-- About this task --
Would you please copy every line from the records that contains the word "gibi"?

#### Extracted information ####

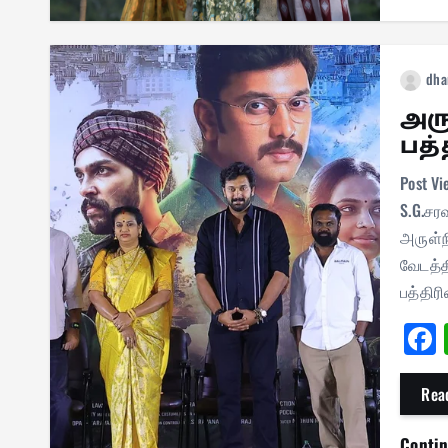
dha
அரு
பத்
Post Vi
S.G.சர
அருள்ந
வேடத்த
பத்திர
Rea
Conti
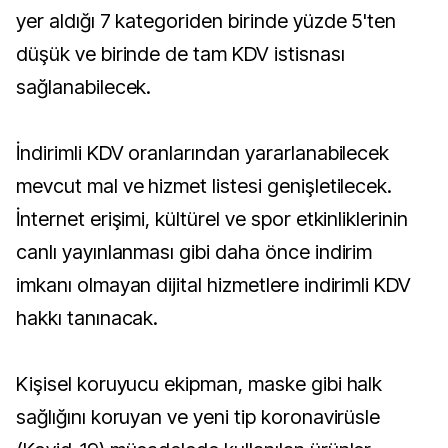
yer aldığı 7 kategoriden birinde yüzde 5'ten
düşük ve birinde de tam KDV istisnası
sağlanabilecek.
İndirimli KDV oranlarından yararlanabilecek
mevcut mal ve hizmet listesi genişletilecek.
İnternet erişimi, kültürel ve spor etkinliklerinin
canlı yayınlanması gibi daha önce indirim
imkanı olmayan dijital hizmetlere indirimli KDV
hakkı tanınacak.
Kişisel koruyucu ekipman, maske gibi halk
sağlığını koruyan ve yeni tip koronavirüsle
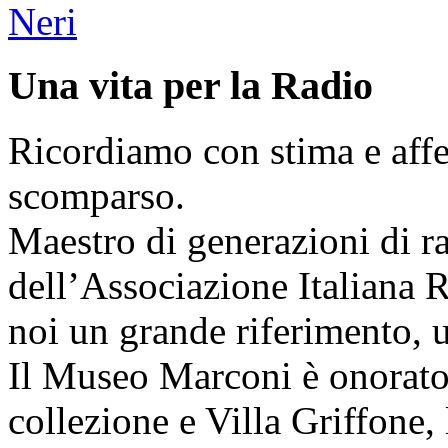
Una vita per la Radio
Ricordiamo con stima e affe
scomparso.
Maestro di generazioni di r
dell’Associazione Italiana 
noi un grande riferimento, 
Il Museo Marconi è onorato 
collezione e Villa Griffone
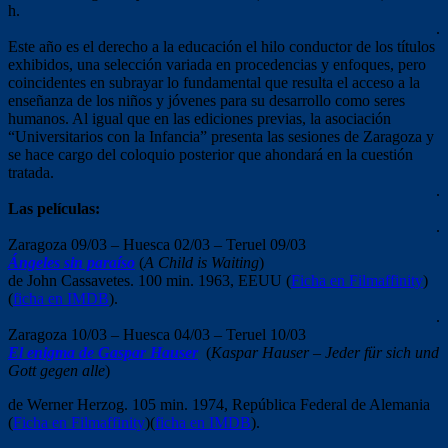
h.
.
Este año es el derecho a la educación el hilo conductor de los títulos
exhibidos, una selección variada en procedencias y enfoques, pero
coincidentes en subrayar lo fundamental que resulta el acceso a la
enseñanza de los niños y jóvenes para su desarrollo como seres
humanos. Al igual que en las ediciones previas, la asociación
“Universitarios con la Infancia” presenta las sesiones de Zaragoza y
se hace cargo del coloquio posterior que ahondará en la cuestión
tratada.
.
Las películas:
.
Zaragoza 09/03 – Huesca 02/03 – Teruel 09/03
Ángeles sin paraíso
(
A Child is Waiting
)
de John Cassavetes. 100 min. 1963, EEUU (
Ficha en Filmaffinity
)
(
ficha en IMDB
).
.
Zaragoza 10/03 – Huesca 04/03 – Teruel 10/03
El enigma de Gaspar Hauser
(
Kaspar Hauser – Jeder für sich und
Gott gegen alle
)
de Werner Herzog. 105 min. 1974, República Federal de Alemania
(
Ficha en Filmaffinity
)(
ficha en IMDB
).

####

-- Answer space --
canlı yayınlanması gibi daha önce indirim
Kişisel koruyucu ekipman, maske gibi halk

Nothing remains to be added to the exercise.